[Data entries]
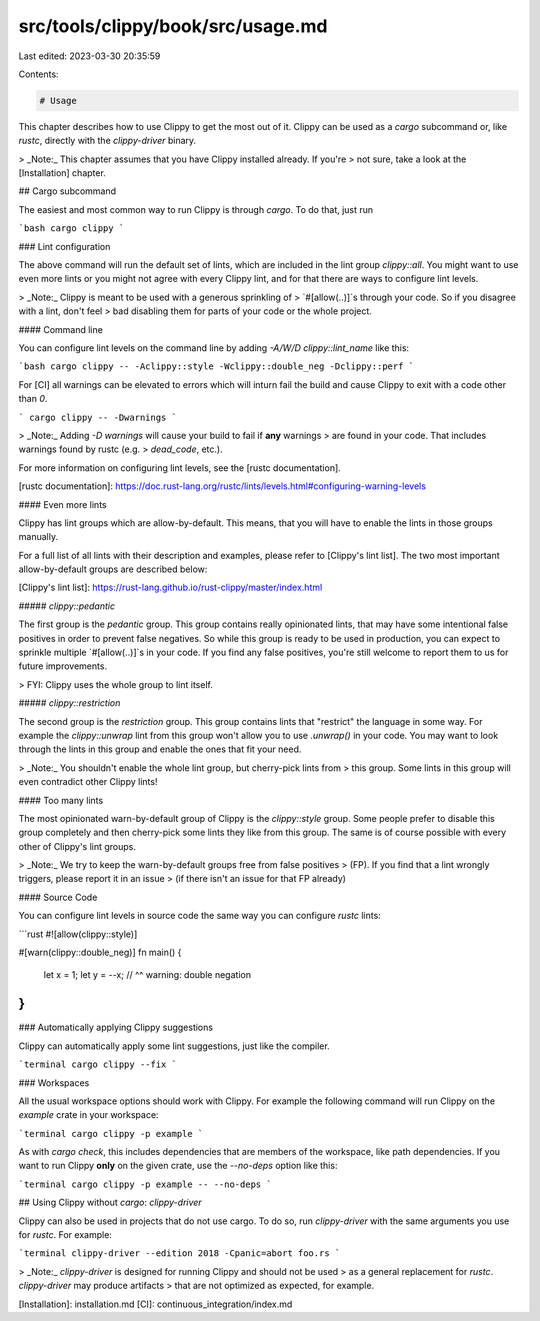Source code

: src/tools/clippy/book/src/usage.md
==================================

Last edited: 2023-03-30 20:35:59

Contents:

.. code-block:: md

    # Usage

This chapter describes how to use Clippy to get the most out of it. Clippy can
be used as a `cargo` subcommand or, like `rustc`, directly with the
`clippy-driver` binary.

> _Note:_ This chapter assumes that you have Clippy installed already. If you're
> not sure, take a look at the [Installation] chapter.

## Cargo subcommand

The easiest and most common way to run Clippy is through `cargo`. To do that,
just run

```bash
cargo clippy
```

### Lint configuration

The above command will run the default set of lints, which are included in the
lint group `clippy::all`. You might want to use even more lints or you might not
agree with every Clippy lint, and for that there are ways to configure lint
levels.

> _Note:_ Clippy is meant to be used with a generous sprinkling of
> `#[allow(..)]`s through your code. So if you disagree with a lint, don't feel
> bad disabling them for parts of your code or the whole project.

#### Command line

You can configure lint levels on the command line by adding
`-A/W/D clippy::lint_name` like this:

```bash
cargo clippy -- -Aclippy::style -Wclippy::double_neg -Dclippy::perf
```

For [CI] all warnings can be elevated to errors which will inturn fail
the build and cause Clippy to exit with a code other than `0`.

```
cargo clippy -- -Dwarnings
```

> _Note:_ Adding `-D warnings` will cause your build to fail if **any** warnings
> are found in your code. That includes warnings found by rustc (e.g.
> `dead_code`, etc.).

For more information on configuring lint levels, see the [rustc documentation].

[rustc documentation]: https://doc.rust-lang.org/rustc/lints/levels.html#configuring-warning-levels

#### Even more lints

Clippy has lint groups which are allow-by-default. This means, that you will
have to enable the lints in those groups manually.

For a full list of all lints with their description and examples, please refer
to [Clippy's lint list]. The two most important allow-by-default groups are
described below:

[Clippy's lint list]: https://rust-lang.github.io/rust-clippy/master/index.html

##### `clippy::pedantic`

The first group is the `pedantic` group. This group contains really opinionated
lints, that may have some intentional false positives in order to prevent false
negatives. So while this group is ready to be used in production, you can expect
to sprinkle multiple `#[allow(..)]`s in your code. If you find any false
positives, you're still welcome to report them to us for future improvements.

> FYI: Clippy uses the whole group to lint itself.

##### `clippy::restriction`

The second group is the `restriction` group. This group contains lints that
"restrict" the language in some way. For example the `clippy::unwrap` lint from
this group won't allow you to use `.unwrap()` in your code. You may want to look
through the lints in this group and enable the ones that fit your need.

> _Note:_ You shouldn't enable the whole lint group, but cherry-pick lints from
> this group. Some lints in this group will even contradict other Clippy lints!

#### Too many lints

The most opinionated warn-by-default group of Clippy is the `clippy::style`
group. Some people prefer to disable this group completely and then cherry-pick
some lints they like from this group. The same is of course possible with every
other of Clippy's lint groups.

> _Note:_ We try to keep the warn-by-default groups free from false positives
> (FP). If you find that a lint wrongly triggers, please report it in an issue
> (if there isn't an issue for that FP already)

#### Source Code

You can configure lint levels in source code the same way you can configure
`rustc` lints:

```rust
#![allow(clippy::style)]

#[warn(clippy::double_neg)]
fn main() {
    let x = 1;
    let y = --x;
    //      ^^ warning: double negation
}
```

### Automatically applying Clippy suggestions

Clippy can automatically apply some lint suggestions, just like the compiler.

```terminal
cargo clippy --fix
```

### Workspaces

All the usual workspace options should work with Clippy. For example the
following command will run Clippy on the `example` crate in your workspace:

```terminal
cargo clippy -p example
```

As with `cargo check`, this includes dependencies that are members of the
workspace, like path dependencies. If you want to run Clippy **only** on the
given crate, use the `--no-deps` option like this:

```terminal
cargo clippy -p example -- --no-deps
```

## Using Clippy without `cargo`: `clippy-driver`

Clippy can also be used in projects that do not use cargo. To do so, run
`clippy-driver` with the same arguments you use for `rustc`. For example:

```terminal
clippy-driver --edition 2018 -Cpanic=abort foo.rs
```

> _Note:_ `clippy-driver` is designed for running Clippy and should not be used
> as a general replacement for `rustc`. `clippy-driver` may produce artifacts
> that are not optimized as expected, for example.

[Installation]: installation.md
[CI]: continuous_integration/index.md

**What you need to do**
Copy the data verbatim, skipping any image it holds.

**Result of the exercise**
Source code

: src/tools/clippy/book/src/usage.md
==================================

Last edited: 2023-03-30 20:35:59

Contents:

.. code-block:: md

    # Usage

This chapter describes how to use Clippy to get the most out of it. Clippy can
be used as a `cargo` subcommand or, like `rustc`, directly with the
`clippy-driver` binary.

> _Note:_ This chapter assumes that you have Clippy installed already. If you're
> not sure, take a look at the [Installation] chapter.

## Cargo subcommand

The easiest and most common way to run Clippy is through `cargo`. To do that,
just run

```bash
cargo clippy
```

### Lint configuration

The above command will run the default set of lints, which are included in the
lint group `clippy::all`. You might want to use even more lints or you might not
agree with every Clippy lint, and for that there are ways to configure lint
levels.

> _Note:_ Clippy is meant to be used with a generous sprinkling of
> `#[allow(..)]`s through your code. So if you disagree with a lint, don't feel
> bad disabling them for parts of your code or the whole project.

#### Command line

You can configure lint levels on the command line by adding
`-A/W/D clippy::lint_name` like this:

```bash
cargo clippy -- -Aclippy::style -Wclippy::double_neg -Dclippy::perf
```

For [CI] all warnings can be elevated to errors which will inturn fail
the build and cause Clippy to exit with a code other than `0`.

```
cargo clippy -- -Dwarnings
```

> _Note:_ Adding `-D warnings` will cause your build to fail if **any** warnings
> are found in your code. That includes warnings found by rustc (e.g.
> `dead_code`, etc.).

For more information on configuring lint levels, see the [rustc documentation].

[rustc documentation]: https://doc.rust-lang.org/rustc/lints/levels.html#configuring-warning-levels

#### Even more lints

Clippy has lint groups which are allow-by-default. This means, that you will
have to enable the lints in those groups manually.

For a full list of all lints with their description and examples, please refer
to [Clippy's lint list]. The two most important allow-by-default groups are
described below:

[Clippy's lint list]: https://rust-lang.github.io/rust-clippy/master/index.html

##### `clippy::pedantic`

The first group is the `pedantic` group. This group contains really opinionated
lints, that may have some intentional false positives in order to prevent false
negatives. So while this group is ready to be used in production, you can expect
to sprinkle multiple `#[allow(..)]`s in your code. If you find any false
positives, you're still welcome to report them to us for future improvements.

> FYI: Clippy uses the whole group to lint itself.

##### `clippy::restriction`

The second group is the `restriction` group. This group contains lints that
"restrict" the language in some way. For example the `clippy::unwrap` lint from
this group won't allow you to use `.unwrap()` in your code. You may want to look
through the lints in this group and enable the ones that fit your need.

> _Note:_ You shouldn't enable the whole lint group, but cherry-pick lints from
> this group. Some lints in this group will even contradict other Clippy lints!

#### Too many lints

The most opinionated warn-by-default group of Clippy is the `clippy::style`
group. Some people prefer to disable this group completely and then cherry-pick
some lints they like from this group. The same is of course possible with every
other of Clippy's lint groups.

> _Note:_ We try to keep the warn-by-default groups free from false positives
> (FP). If you find that a lint wrongly triggers, please report it in an issue
> (if there isn't an issue for that FP already)

#### Source Code

You can configure lint levels in source code the same way you can configure
`rustc` lints:

```rust
#![allow(clippy::style)]

#[warn(clippy::double_neg)]
fn main() {
    let x = 1;
    let y = --x;
    //      ^^ warning: double negation
}
```

### Automatically applying Clippy suggestions

Clippy can automatically apply some lint suggestions, just like the compiler.

```terminal
cargo clippy --fix
```

### Workspaces

All the usual workspace options should work with Clippy. For example the
following command will run Clippy on the `example` crate in your workspace:

```terminal
cargo clippy -p example
```

As with `cargo check`, this includes dependencies that are members of the
workspace, like path dependencies. If you want to run Clippy **only** on the
given crate, use the `--no-deps` option like this:

```terminal
cargo clippy -p example -- --no-deps
```

## Using Clippy without `cargo`: `clippy-driver`

Clippy can also be used in projects that do not use cargo. To do so, run
`clippy-driver` with the same arguments you use for `rustc`. For example:

```terminal
clippy-driver --edition 2018 -Cpanic=abort foo.rs
```

> _Note:_ `clippy-driver` is designed for running Clippy and should not be used
> as a general replacement for `rustc`. `clippy-driver` may produce artifacts
> that are not optimized as expected, for example.

[Installation]: installation.md
[CI]: continuous_integration/index.md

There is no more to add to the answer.